I always treat batting averages like gravity. What goes up, must go down. Count on Youk’s batting average going down significantly during a month this season. I’m not budging from by original .290 projection.

josh
17 years ago

I’m not sure how useful an exercise is, but if you adjust his BABIP from .455 down to his career .339, he’d be at a .320 BA. His HR/FB is almost 2x his career, and about 30% above last year, so if you take away 1 of his 5 HR and turn it into an out, he’d still be at .306.

Eric Johnson
17 years ago

Why did you only look at the first 75 at-bats for each of the 26 players? You should look at ALL of their 75 at-bat samples, since you’re trying to determine how likely it is that a .286 player tallies 30 hits in 75 at-bats period, not 30 hits in their first 75 at-bats.

Eric Johnson
17 years ago
Reply to  Brian Joura

Jeez, touchy much?

fili
17 years ago
Reply to  Brian Joura

“In an ideal world that might have been what I did. If I lived in a world with no time constraints or had software to do all the calculations for me then this piece would have been different.”
**********
Something like this.

Which would have sufficed.

Brian Noonan
17 years ago
Reply to  Brian Joura

Brian…you’re writing for a website. People will read and criticize…get used to it.

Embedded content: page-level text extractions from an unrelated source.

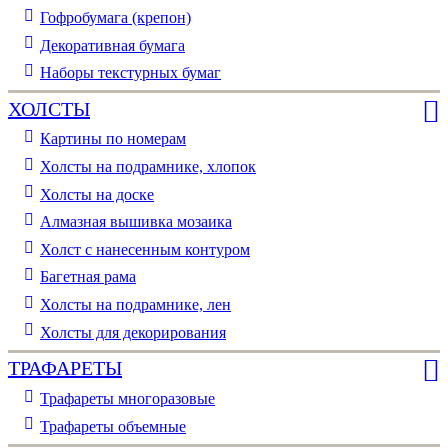
Гофробумага (крепон)
Декоративная бумага
Наборы текстурных бумаг
ХОЛСТЫ
Картины по номерам
Холсты на подрамнике, хлопок
Холсты на доске
Алмазная вышивка мозаика
Холст с нанесенным контуром
Багетная рама
Холсты на подрамнике, лен
Холсты для декорирования
ТРАФАРЕТЫ
Трафареты многоразовые
Трафареты объемные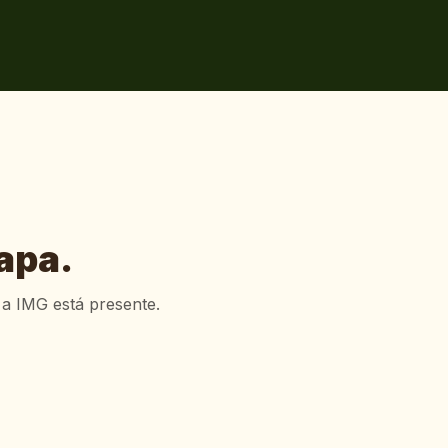
apa.
a IMG está presente.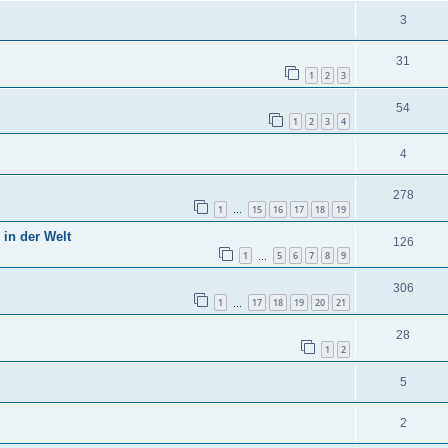
3
31
1
2
3
54
1
2
3
4
4
278
1
15
16
17
18
19
…
 in der Welt
126
1
5
6
7
8
9
…
306
1
17
18
19
20
21
…
28
1
2
5
2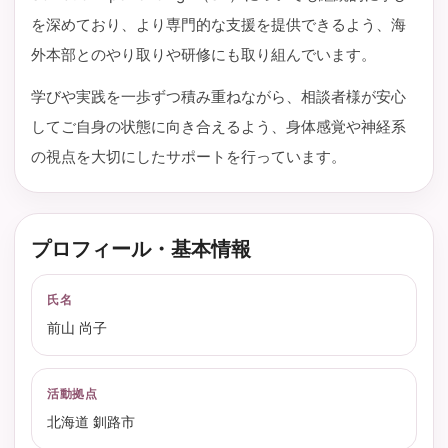
を深めており、より専門的な支援を提供できるよう、海
外本部とのやり取りや研修にも取り組んでいます。
学びや実践を一歩ずつ積み重ねながら、相談者様が安心
してご自身の状態に向き合えるよう、身体感覚や神経系
の視点を大切にしたサポートを行っています。
プロフィール・基本情報
氏名
前山 尚子
活動拠点
北海道 釧路市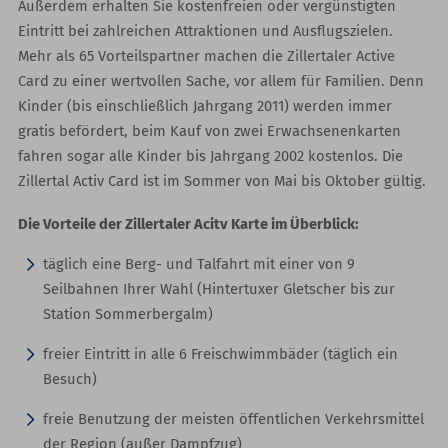
Außerdem erhalten Sie kostenfreien oder vergünstigten
Eintritt bei zahlreichen Attraktionen und Ausflugszielen.
Mehr als 65 Vorteilspartner machen die Zillertaler Active
Card zu einer wertvollen Sache, vor allem für Familien. Denn
Kinder (bis einschließlich Jahrgang 2011) werden immer
gratis befördert, beim Kauf von zwei Erwachsenenkarten
fahren sogar alle Kinder bis Jahrgang 2002 kostenlos. Die
Zillertal Activ Card ist im Sommer von Mai bis Oktober gültig.
Die Vorteile der Zillertaler Acitv Karte im Überblick:
täglich eine Berg- und Talfahrt mit einer von 9
Seilbahnen Ihrer Wahl (Hintertuxer Gletscher bis zur
Station Sommerbergalm)
freier Eintritt in alle 6 Freischwimmbäder (täglich ein
Besuch)
freie Benutzung der meisten öffentlichen Verkehrsmittel
der Region (außer Dampfzug)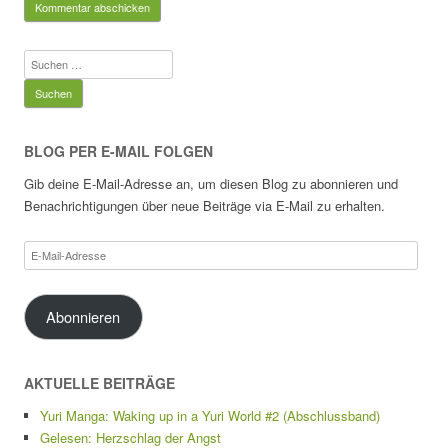
Suchen
nach:
BLOG PER E-MAIL FOLGEN
Gib deine E-Mail-Adresse an, um diesen Blog zu abonnieren und
Benachrichtigungen über neue Beiträge via E-Mail zu erhalten.
E-
Mail-
Adresse
Abonnieren
AKTUELLE BEITRÄGE
Yuri Manga: Waking up in a Yuri World #2 (Abschlussband)
Gelesen: Herzschlag der Angst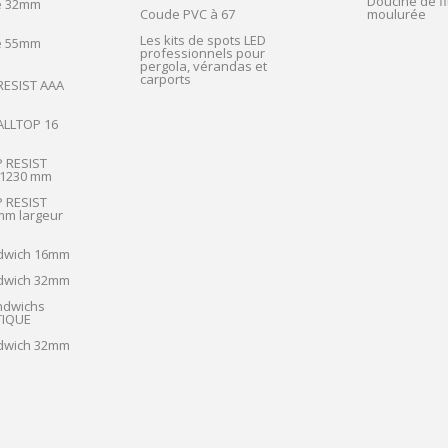
Doucine de fi
e 32mm
Coude PVC à 67
moulurée
Les kits de spots LED
e 55mm
professionnels pour
pergola, vérandas et
carports
 RESIST AAA
 ALLTOP 16
P RESIST
 1230 mm
P RESIST
m largeur
dwich 16mm
dwich 32mm
ndwichs
IQUE
dwich 32mm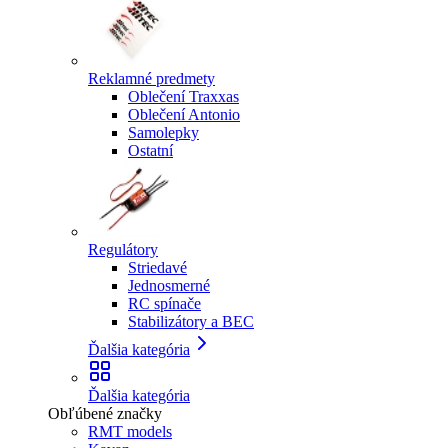
Reklamné predmety
Oblečení Traxxas
Oblečení Antonio
Samolepky
Ostatní
Regulátory
Striedavé
Jednosmerné
RC spínače
Stabilizátory a BEC
Ďalšia kategória
Ďalšia kategória
Obľúbené značky
RMT models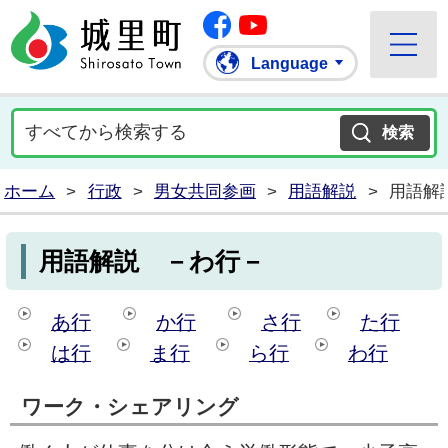
Facebook
城里町ホームページ
""Youtube
Language
ホーム
>
行政
>
男女共同参画
>
用語解説
>
用語解
用語解説 －わ行－
あ行
か行
さ行
た行
は行
ま行
ら行
わ行
ワーク・シェアリング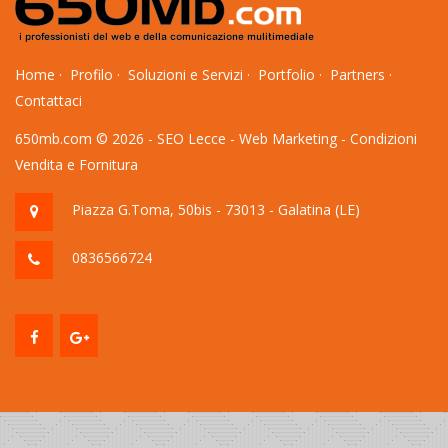
Home
·
Profilo
·
Soluzioni e Servizi
·
Portfolio
·
Partners
·
Contattaci
650mb.com © 2026 -
SEO Lecce
-
Web Marketing
-
Condizioni
Vendita e Fornitura
Piazza G.Toma, 50bis - 73013 - Galatina (LE)
0836566724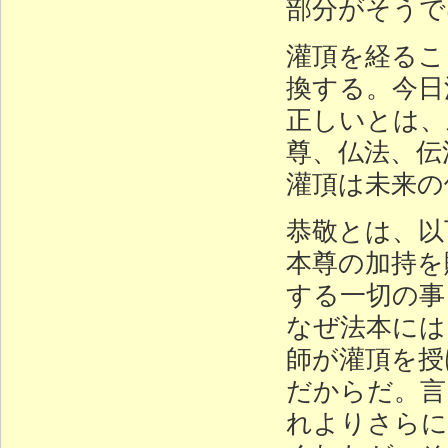
部分がそうで
灌頂を経るこ
換する。今日
正しいとは、
尊、仏法、伝
灌頂は未来の
恭敬とは、以
本尊の加持を
する一切の事
なぜ法本には
師が灌頂を授
だからだ。言
れよりさらに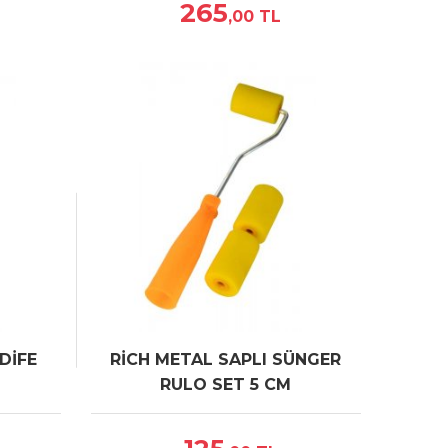
265
,00
TL
DİFE
RİCH METAL SAPLI SÜNGER
RULO SET 5 CM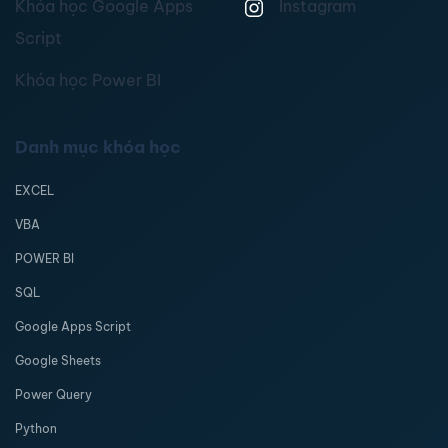
Khóa học Google Apps
Instagram
Script
Khóa học Power BI
Danh mục khóa học
EXCEL
VBA
POWER BI
SQL
Google Apps Script
Google Sheets
Power Query
Python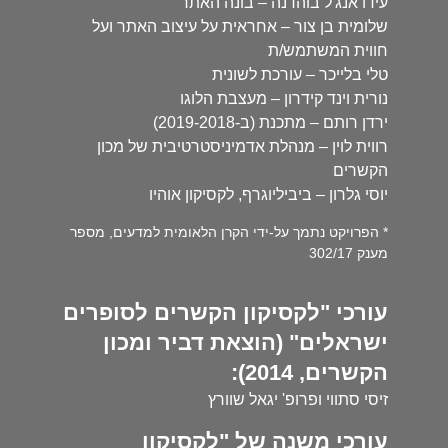
עידו אנג'ל בוהדנה – בונה האתר
שלומית בן צור – אחראית על עיצוב האתר ועל
חווית המשתמש/ת
טלי בלייכר – עורכת לשונית
נורית וינד קידרון – מעצבת הלוגו
ירדן רותם – מתכנת (ב-2019-2018)
רווית לוין – מנהלת אדמיניסטרטיבית של מכון
הקשרים
יוסי גלרון – ביביליוגרף, לקסיקון אוהיו
* הפרויקט נתמך על-ידי הקרן הלאומית למדעים, מספר
מענק 302/17
עורכי "לקסיקון הקשרים לסופרים
ישראלים" (הוצאת דביר ומכון
הקשרים, 2014):
זיסי סתווי ופרופ' יגאל שוורץ
עורכי משנה של "לקסיקון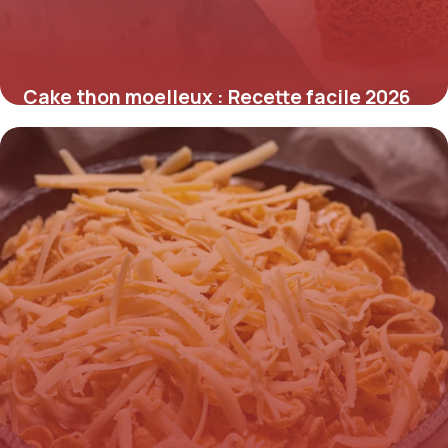
Cake thon moelleux : Recette facile 2026
24 juin 2026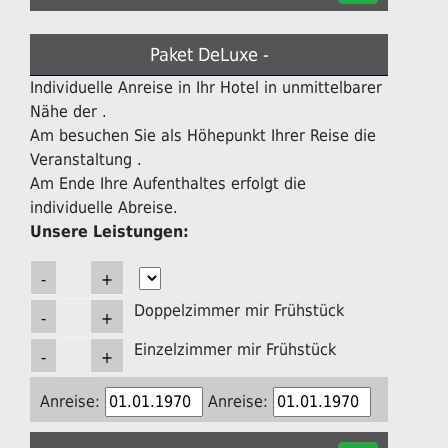
Paket DeLuxe -
Individuelle Anreise in Ihr Hotel in unmittelbarer
Nähe der .
Am besuchen Sie als Höhepunkt Ihrer Reise die
Veranstaltung .
Am Ende Ihre Aufenthaltes erfolgt die
individuelle Abreise.
Unsere Leistungen:
Doppelzimmer mir Frühstück
Einzelzimmer mir Frühstück
Anreise:
Anreise: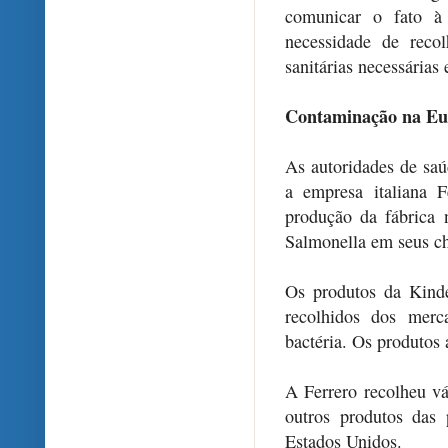
comunicar o fato à
necessidade de reco
sanitárias necessária
Contaminação na Eu
As autoridades de sa
a empresa italiana 
produção da fábrica 
Salmonella em seus ch
Os produtos da Kind
recolhidos dos merc
bactéria. Os produtos 
A Ferrero recolheu vá
outros produtos das 
Estados Unidos.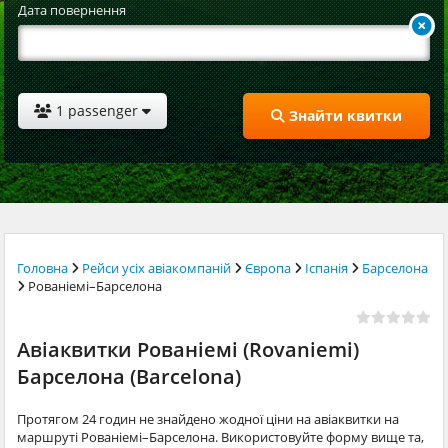
Дата повернення
1 passenger
Знайти квитки
Головна
Рейси усіх авіакомпаній
Європа
Іспанія
Барселона
Рованіемі–Барселона
Авіаквитки Рованіемі (Rovaniemi)
Барселона (Barcelona)
Протягом 24 годин не знайдено жодної ціни на авіаквитки на
маршруті Рованіемі–Барселона. Використовуйте форму вище та,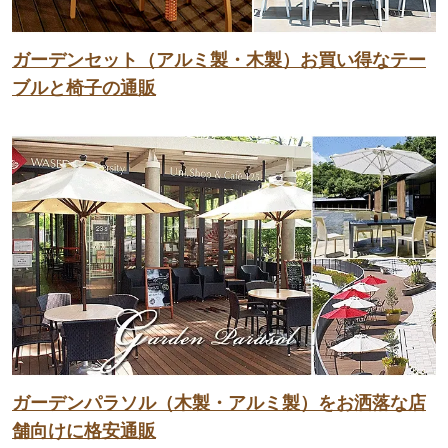
ガーデンセット（アルミ製・木製）お買い得なテー
ブルと椅子の通販
ガーデンパラソル（木製・アルミ製）をお洒落な店
舗向けに格安通販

Just be glad they are reading!

The point Eric brings up is valid…as is your defense about time and data constraints…no need to get testy.

bradluen
17 years ago

I’m sure most of you understand this, but:

If you projected KY at say .286 before the season, then unless you think that for the rest of the year he’s going to be worse than you projected, you must now increase his projection for the entire season. You might think he’ll still hit .286 for the rest of the season, but because he’s already done better than that so far, his *whole season* projection necessarily goes up.

(Meaningless guess: he finishes at .307.)

R M
17 years ago

Assuming 550 at bats per player, you would be looking at something like 190 75 at-bat samples just for 2008. That would be interesting to do, but would be pretty time consuming. Eric has a valid point though….can a conclusion be made from that specific of a sample? 2008 could be drastically different from other years, and the other 75 at bat samples from 2008 could also tell a much different story….very interesting idea though. I’d like to see how this compares to something done including all the samples and multiple years….

R M
17 years ago

And 190 is only if you cut up a season into 75 at bat chunks….to cover all 75 at bat intervals would be some ungodly number….

Michael
17 years ago

I almost forgot that Youk has done this before. He had a .402 BA in May 2007. I had him marked down for .285 that year. I never wavered from my original number. After batting .354 the first two months, he finished with a .288 average.

Dont be suckered in by the magical .400 number. Youk will slump soon, and slump hard. Bank on it.